WORK ITEM >> The entries below contain a stretch that opens with the line containing "laptop: present [411,419,473,459]" and closes with the line containing "potted plant: present [252,501,380,627]"; set down that stretch exactly, both ends included, and nothing else.

##### LISTED RECORDS

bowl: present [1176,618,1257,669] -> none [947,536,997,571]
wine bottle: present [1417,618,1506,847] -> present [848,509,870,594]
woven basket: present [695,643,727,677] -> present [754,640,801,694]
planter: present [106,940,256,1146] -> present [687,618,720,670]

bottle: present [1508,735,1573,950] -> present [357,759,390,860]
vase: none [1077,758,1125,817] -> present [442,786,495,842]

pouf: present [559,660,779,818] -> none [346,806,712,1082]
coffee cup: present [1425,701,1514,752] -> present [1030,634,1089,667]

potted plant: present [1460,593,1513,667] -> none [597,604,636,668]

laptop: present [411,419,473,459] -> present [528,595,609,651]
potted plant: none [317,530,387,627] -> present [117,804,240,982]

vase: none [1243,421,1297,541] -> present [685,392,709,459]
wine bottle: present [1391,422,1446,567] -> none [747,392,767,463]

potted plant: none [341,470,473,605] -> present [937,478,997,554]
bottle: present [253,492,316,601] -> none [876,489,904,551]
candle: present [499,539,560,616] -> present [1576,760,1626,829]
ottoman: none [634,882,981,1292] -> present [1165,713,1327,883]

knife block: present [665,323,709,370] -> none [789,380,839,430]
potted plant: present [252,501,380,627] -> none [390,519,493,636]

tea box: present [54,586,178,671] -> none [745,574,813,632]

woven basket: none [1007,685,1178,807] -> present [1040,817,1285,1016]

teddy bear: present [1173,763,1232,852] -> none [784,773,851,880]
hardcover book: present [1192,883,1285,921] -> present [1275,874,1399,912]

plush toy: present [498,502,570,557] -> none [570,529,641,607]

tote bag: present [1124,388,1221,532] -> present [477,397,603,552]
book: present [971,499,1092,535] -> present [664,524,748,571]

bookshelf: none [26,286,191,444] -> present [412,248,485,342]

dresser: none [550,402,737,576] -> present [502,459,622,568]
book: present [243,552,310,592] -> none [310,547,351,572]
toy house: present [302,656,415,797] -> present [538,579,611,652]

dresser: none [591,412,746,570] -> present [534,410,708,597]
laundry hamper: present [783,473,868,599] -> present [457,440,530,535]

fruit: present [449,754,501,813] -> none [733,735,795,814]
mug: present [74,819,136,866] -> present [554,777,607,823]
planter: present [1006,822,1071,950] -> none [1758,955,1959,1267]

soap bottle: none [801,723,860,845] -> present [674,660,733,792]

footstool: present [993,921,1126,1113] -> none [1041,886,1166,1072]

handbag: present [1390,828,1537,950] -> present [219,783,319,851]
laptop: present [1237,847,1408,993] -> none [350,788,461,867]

##########

TASK SOLUTION >>
laptop: present [411,419,473,459] -> present [528,595,609,651]
potted plant: none [317,530,387,627] -> present [117,804,240,982]

vase: none [1243,421,1297,541] -> present [685,392,709,459]
wine bottle: present [1391,422,1446,567] -> none [747,392,767,463]

potted plant: none [341,470,473,605] -> present [937,478,997,554]
bottle: present [253,492,316,601] -> none [876,489,904,551]
candle: present [499,539,560,616] -> present [1576,760,1626,829]
ottoman: none [634,882,981,1292] -> present [1165,713,1327,883]

knife block: present [665,323,709,370] -> none [789,380,839,430]
potted plant: present [252,501,380,627] -> none [390,519,493,636]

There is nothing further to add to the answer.